Why invest in Alternatives?
The investment landscape is broad and varied yet many investors’ portfolios are wholly dominated by mainstream traditional investment classes (quoted equities, bonds, gilts and residential property). These asset classes are often strongly correlated with each other and/or the wider economic environment. This correlation reduces the diversification of a portfolio, concentrating risk, meaning that when markets decline so does overall portfolio value.
Alternative investments provide diversification
Alternative investments and alternative investment strategies expand the options available for experienced and professional investors. They present opportunities to access growth and income, which is less correlated with traditional asset classes, thus improving diversification. This could be through direct private equity or debt, commercial property, or alternative investment strategies employed by specialist funds. As these investments are less correlated with the main markets and can often take advantage of volatility in those markets, investors use them as a hedge to traditional assets.
What’s more, as alternatives tend to be held in close-ended structures, investments aren't correlated to the behaviours and actions of other investors, as can be the case in more liquid structures.
Targeting higher returns
As well as enhancing portfolio diversification, alternatives can potentially deliver higher levels of returns than their mainstream counterparts. Investors are rewarded for less liquidity and longer investment terms when higher returns are achieved. For example, research from the BVCA (British Venture Capital Association) has shown how UK private equity significantly outperformed the FTSE-100 in 2017 and over the short, medium and long-term.
How alternatives can enhance returns and reduce volatility
In our own analysis (shown below) we can see that annualised returns from a portfolio entirely constructed from alternative investments are projected to be markedly higher than those achieved with a typical balanced portfolio (60% equities, 40% bonds).
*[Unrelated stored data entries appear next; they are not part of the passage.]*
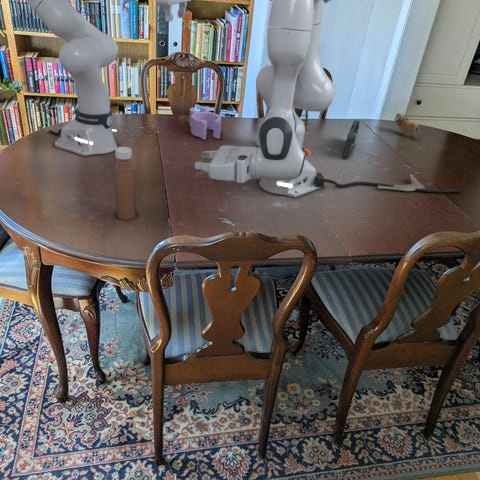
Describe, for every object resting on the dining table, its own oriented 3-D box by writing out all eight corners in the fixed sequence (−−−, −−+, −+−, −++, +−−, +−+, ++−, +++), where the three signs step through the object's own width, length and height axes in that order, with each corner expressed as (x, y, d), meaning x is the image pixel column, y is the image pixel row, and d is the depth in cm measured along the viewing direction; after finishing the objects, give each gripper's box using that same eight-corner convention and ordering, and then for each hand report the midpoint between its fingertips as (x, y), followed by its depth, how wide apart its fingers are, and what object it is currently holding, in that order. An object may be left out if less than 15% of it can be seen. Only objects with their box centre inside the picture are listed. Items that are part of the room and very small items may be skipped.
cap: (114, 153, 127) (114, 147, 126) (130, 153, 129) (130, 146, 128) (116, 160, 124) (116, 153, 123) (132, 159, 125) (132, 152, 124)
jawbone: (429, 189, 172) (431, 184, 171) (394, 201, 161) (396, 196, 160) (410, 177, 177) (412, 172, 176) (375, 189, 167) (376, 184, 165)
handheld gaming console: (349, 160, 187) (354, 136, 182) (342, 158, 188) (347, 134, 183) (355, 142, 206) (361, 119, 201) (349, 140, 207) (354, 118, 201)
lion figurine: (389, 131, 222) (394, 113, 217) (394, 129, 226) (399, 111, 221) (418, 140, 215) (424, 121, 210) (423, 138, 218) (429, 119, 214)
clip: (182, 123, 206) (183, 107, 202) (209, 122, 210) (210, 106, 207) (197, 140, 191) (197, 123, 187) (225, 138, 195) (226, 122, 191)
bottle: (115, 211, 138) (111, 147, 127) (134, 209, 139) (132, 146, 129) (118, 220, 133) (114, 155, 123) (137, 218, 135) (135, 154, 124)
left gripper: (179, -35, 146) (178, 14, 153) (151, -33, 129) (151, 21, 136) (198, -32, 144) (196, 17, 152) (172, -31, 128) (171, 24, 135)
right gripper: (251, 141, 140) (206, 139, 142) (241, 163, 122) (190, 160, 124) (250, 161, 143) (206, 159, 145) (241, 185, 125) (191, 182, 127)
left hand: (175, 19), depth 144 cm, fingers open, 8 cm apart
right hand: (198, 159), depth 134 cm, fingers open, 8 cm apart
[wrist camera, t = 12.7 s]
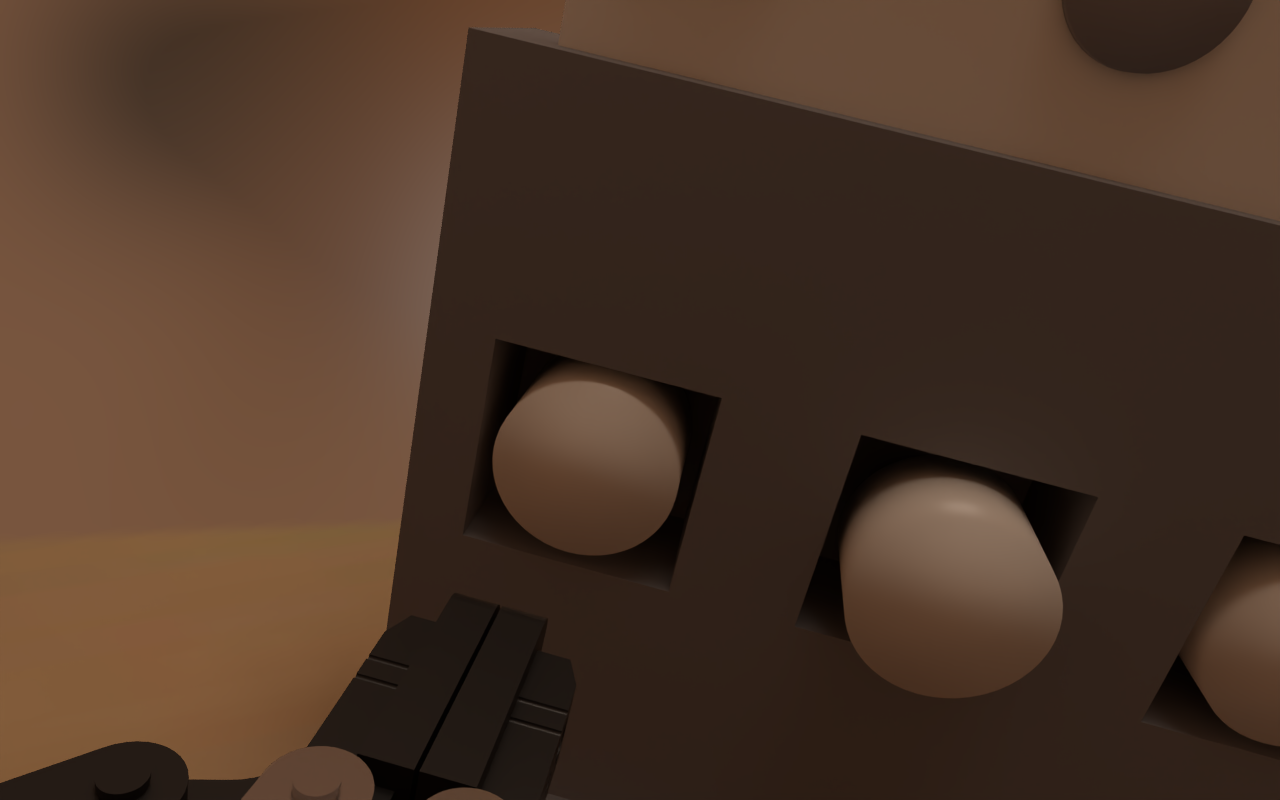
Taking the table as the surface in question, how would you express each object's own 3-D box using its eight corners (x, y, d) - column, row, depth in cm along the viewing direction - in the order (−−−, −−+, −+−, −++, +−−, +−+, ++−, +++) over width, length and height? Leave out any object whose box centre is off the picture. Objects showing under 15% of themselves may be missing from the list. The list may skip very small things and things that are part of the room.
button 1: (670, 513, 24) (710, 365, 23) (654, 576, 21) (698, 412, 20) (514, 471, 24) (542, 321, 23) (479, 527, 22) (508, 362, 20)
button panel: (1160, 841, 30) (1511, 261, 22) (1281, 1105, 23) (1863, 374, 15) (446, 639, 31) (549, 28, 24) (341, 827, 24) (441, 27, 16)
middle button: (987, 635, 22) (1056, 482, 21) (1015, 721, 19) (1098, 553, 18) (815, 587, 22) (869, 434, 21) (818, 666, 20) (882, 495, 18)
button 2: (1291, 681, 23) (1379, 540, 22) (1358, 769, 21) (1465, 615, 19) (1124, 636, 23) (1198, 493, 22) (1168, 717, 21) (1257, 559, 19)
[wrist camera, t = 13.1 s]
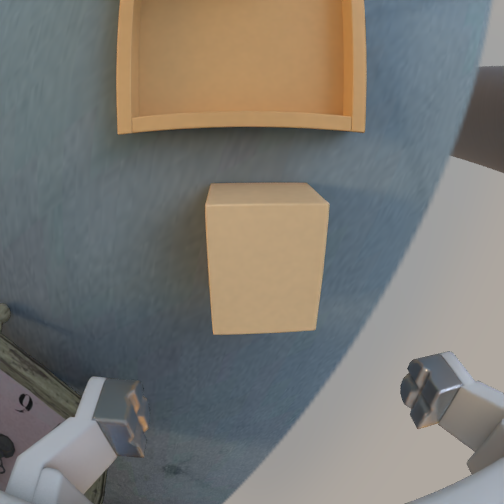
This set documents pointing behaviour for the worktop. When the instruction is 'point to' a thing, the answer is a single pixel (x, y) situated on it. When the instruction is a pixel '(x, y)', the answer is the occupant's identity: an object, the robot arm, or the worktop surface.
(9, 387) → the tabletop clock
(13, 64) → the worktop surface
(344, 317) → the worktop surface
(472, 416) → the robot arm
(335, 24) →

But what may be surprising is that adding alternatives to a portfolio containing only stocks and bonds has the potential to lower volatility too. And an increasing weighting towards alternatives continues to reduce the portfolio volatility.
Clearly a 100% allocation to alternatives is a theoretical position and would create its own diversification problems in reality. But we can see below that based on our projections, even a small 20% allocation to alternatives could enhance overall potential returns.
Alternative investments: No longer ‘alternative’?
An October 2018 report by data provider PreQin found that 84% of institutional investors plan to increase their allocation to alternatives in the next five years. The resultant growth will be driven by ‘a desire for yield and a decreasing number of public companies in the equities market’.
With most commentators predicting a downturn and even higher levels of volatility, increasing numbers of sophisticated private investors, family offices and smaller institutional investors are also looking for alternative ways of targeting portfolio growth and reducing volatility. Connection Capital’s model can help these investors to build a bespoke portfolio of alternative investments of their choosing.